Em resposta à intransigência e às atitudes autoritárias e antidemocráticas adotadas recentemente pelo Governo Federal, o Sindifisco Nacional encaminhou no dia 8 de agosto uma reclamação à OIT (Organização Internacional do Trabalho), em conjunto com outras entidades nacionais, entre elas a CUT (Central Única dos Trabalhadores), denunciando a violação da Convenção 151 por parte do Executivo brasileiro em função da edição do Decreto 7.777/12 .

Na reclamação, as entidades explicam que os servidores públicos tentaram por mais de um ano negociar com o Governo sem sucesso. Explicam também que não existe legislação específica para normatizar o direito de greve do funcionalismo público e que, diante da lacuna, o STF (Supremo Tribunal Federal) decidiu pela aplicação da lei 7.783/89, que rege a mobilização dos trabalhadores da iniciativa privada.

O documento também explica que o Decreto 7.777/12 foi uma resposta truculenta do Governo à mobilização no setor público e que a norma prevê, entre outras medidas, a substituição de servidores federais por estaduais ou municipais em caso de greve e a simplificação de processos de fiscalização.

"Não se pode olvidar que essa simplificação de ações e medidas, por exemplo, no âmbito da segurança das aduanas, da saúde e de outras áreas de atuação única estatal acaba por fragilizar o controle em campos em que já é difícil atuarem situações normais", destaca a reclamação.  

Por fim, as entidades solicitam que a OIT aplique as sanções cabíveis ao Estado brasileiro por desrespeito à Lei 7.783/89 e por violação aos princípios da Convenção 151.

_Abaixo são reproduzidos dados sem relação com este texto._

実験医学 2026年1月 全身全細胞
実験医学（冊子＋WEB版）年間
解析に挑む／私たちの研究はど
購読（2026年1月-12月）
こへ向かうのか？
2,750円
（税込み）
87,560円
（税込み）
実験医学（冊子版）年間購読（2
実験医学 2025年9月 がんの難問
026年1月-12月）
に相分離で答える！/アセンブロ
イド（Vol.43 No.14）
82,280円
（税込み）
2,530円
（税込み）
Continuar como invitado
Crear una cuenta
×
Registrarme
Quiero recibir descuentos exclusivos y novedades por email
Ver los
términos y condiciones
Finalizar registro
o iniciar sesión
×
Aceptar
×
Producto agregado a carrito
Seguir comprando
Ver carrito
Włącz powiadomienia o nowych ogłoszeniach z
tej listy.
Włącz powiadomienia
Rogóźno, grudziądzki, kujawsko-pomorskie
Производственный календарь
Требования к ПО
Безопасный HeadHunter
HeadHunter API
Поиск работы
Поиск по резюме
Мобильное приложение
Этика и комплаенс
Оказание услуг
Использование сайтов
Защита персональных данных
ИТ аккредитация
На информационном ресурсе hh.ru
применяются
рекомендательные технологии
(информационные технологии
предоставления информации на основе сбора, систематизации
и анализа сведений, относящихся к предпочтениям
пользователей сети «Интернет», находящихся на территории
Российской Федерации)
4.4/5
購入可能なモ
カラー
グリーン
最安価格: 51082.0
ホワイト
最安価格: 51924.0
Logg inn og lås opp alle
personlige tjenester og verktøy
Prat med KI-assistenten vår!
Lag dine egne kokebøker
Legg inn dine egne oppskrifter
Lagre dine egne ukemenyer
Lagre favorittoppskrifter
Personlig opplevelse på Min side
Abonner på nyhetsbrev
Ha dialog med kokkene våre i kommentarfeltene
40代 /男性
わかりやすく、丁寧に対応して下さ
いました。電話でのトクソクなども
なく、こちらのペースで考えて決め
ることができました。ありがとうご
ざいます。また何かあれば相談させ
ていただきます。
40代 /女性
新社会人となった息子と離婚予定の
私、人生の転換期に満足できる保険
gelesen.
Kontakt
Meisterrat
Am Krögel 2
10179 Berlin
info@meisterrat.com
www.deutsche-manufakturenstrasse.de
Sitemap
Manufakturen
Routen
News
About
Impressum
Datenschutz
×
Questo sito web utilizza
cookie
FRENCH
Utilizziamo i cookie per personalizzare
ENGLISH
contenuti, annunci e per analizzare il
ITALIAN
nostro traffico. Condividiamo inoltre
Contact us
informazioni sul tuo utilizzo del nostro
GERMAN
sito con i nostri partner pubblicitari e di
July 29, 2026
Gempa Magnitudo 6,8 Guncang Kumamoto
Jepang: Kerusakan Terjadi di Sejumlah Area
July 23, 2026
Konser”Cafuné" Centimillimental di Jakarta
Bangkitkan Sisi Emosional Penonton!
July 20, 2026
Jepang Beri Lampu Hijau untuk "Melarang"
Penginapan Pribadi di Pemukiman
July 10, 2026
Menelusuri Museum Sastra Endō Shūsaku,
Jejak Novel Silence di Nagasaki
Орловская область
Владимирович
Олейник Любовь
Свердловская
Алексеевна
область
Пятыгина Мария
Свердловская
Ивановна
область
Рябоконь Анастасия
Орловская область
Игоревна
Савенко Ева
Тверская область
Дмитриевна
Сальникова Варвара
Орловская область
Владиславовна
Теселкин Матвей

Aduanas – Antes de apresentar reclamação à OIT, o Sindifisco Nacional já havia encaminhado carta à OMA (Organização Mundial das Aduanas), uma vez que o Decreto 7.777/12 também fere as competências da Organização, especialmente, no que se refere à eliminação de disparidades entre os regimes e práticas aduaneiras dos países signatários. O Decreto ainda possibilita a adoção de prazo máximo para execução de atividades de liberação de veículos e cargas no comércio exterior, em flagrante desrespeito à soberania nacional.

A carta à OMA ressalta a regulamentação do Decreto, com a edição da Portaria MF (Ministério da Fazenda) nº 260, criada para dar efetividade ao cumprimento dos prazos previstos na determinação governamental. “Caso o despacho aduaneiro não cumpra os prazos médios estabelecidos por ato do secretário da Receita Federal do Brasil, a mercadoria deve ser entregue ao importador sem qualquer fiscalização, colocando em risco o comércio internacional, incentivando o contrabando e a insegurança nas fronteiras brasileiras”, explica o documento.

Por meio da carta, o Sindifisco Nacional espera a intervenção OMA a fim de que seja garantida a segurança do comércio exterior.